• [YOUR ASSIGNMENT]: After locating the line that contains "middle pip: (1225, 1024)" in the following entries, reproduce it and each later line exactly, including the last.

• [INFORMATION GIVEN]:
::::

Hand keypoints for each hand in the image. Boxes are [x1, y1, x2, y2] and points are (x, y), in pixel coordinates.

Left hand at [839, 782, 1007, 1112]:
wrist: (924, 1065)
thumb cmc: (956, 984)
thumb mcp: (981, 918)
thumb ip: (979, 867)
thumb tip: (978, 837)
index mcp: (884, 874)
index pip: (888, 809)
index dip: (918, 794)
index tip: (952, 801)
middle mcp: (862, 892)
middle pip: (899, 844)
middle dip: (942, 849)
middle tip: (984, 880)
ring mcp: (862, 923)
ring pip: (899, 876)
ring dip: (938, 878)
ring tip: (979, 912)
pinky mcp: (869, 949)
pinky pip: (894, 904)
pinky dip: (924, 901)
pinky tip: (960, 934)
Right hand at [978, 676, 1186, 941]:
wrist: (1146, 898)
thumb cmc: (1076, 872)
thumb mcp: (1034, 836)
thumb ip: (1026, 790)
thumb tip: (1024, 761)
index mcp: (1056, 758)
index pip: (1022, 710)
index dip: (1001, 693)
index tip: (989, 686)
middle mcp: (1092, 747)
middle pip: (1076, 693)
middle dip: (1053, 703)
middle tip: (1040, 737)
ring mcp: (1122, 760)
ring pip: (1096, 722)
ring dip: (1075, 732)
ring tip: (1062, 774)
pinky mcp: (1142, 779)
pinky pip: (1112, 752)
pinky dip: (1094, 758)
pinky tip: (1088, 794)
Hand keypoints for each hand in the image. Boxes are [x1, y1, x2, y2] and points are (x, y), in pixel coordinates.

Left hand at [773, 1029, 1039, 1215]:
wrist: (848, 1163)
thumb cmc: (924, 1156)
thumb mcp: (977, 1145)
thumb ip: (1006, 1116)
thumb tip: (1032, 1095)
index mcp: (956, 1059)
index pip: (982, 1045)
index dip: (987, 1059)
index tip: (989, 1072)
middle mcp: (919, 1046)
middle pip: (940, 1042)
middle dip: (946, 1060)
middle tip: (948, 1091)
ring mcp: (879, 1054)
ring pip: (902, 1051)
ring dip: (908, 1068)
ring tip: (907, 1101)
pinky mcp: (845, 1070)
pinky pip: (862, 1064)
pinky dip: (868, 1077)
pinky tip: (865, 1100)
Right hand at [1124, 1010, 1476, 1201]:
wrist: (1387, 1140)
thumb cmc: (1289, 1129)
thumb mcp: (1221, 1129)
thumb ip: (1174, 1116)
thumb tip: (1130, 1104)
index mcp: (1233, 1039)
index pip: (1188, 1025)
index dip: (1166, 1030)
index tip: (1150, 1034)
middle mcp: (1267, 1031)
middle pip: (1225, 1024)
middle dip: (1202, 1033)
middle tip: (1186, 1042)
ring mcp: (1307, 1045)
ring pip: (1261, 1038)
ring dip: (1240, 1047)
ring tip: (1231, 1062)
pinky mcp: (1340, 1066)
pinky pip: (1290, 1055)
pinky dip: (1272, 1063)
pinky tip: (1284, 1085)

::::

• [OUTPUT FOR THIS EXERCISE]:
middle pip: (1225, 1024)
middle dip: (1202, 1033)
middle tip: (1186, 1042)
ring mcp: (1307, 1045)
ring pip: (1261, 1038)
ring dip: (1240, 1047)
ring tip: (1231, 1062)
pinky mcp: (1340, 1066)
pinky pip: (1290, 1055)
pinky dip: (1272, 1063)
pinky tip: (1284, 1085)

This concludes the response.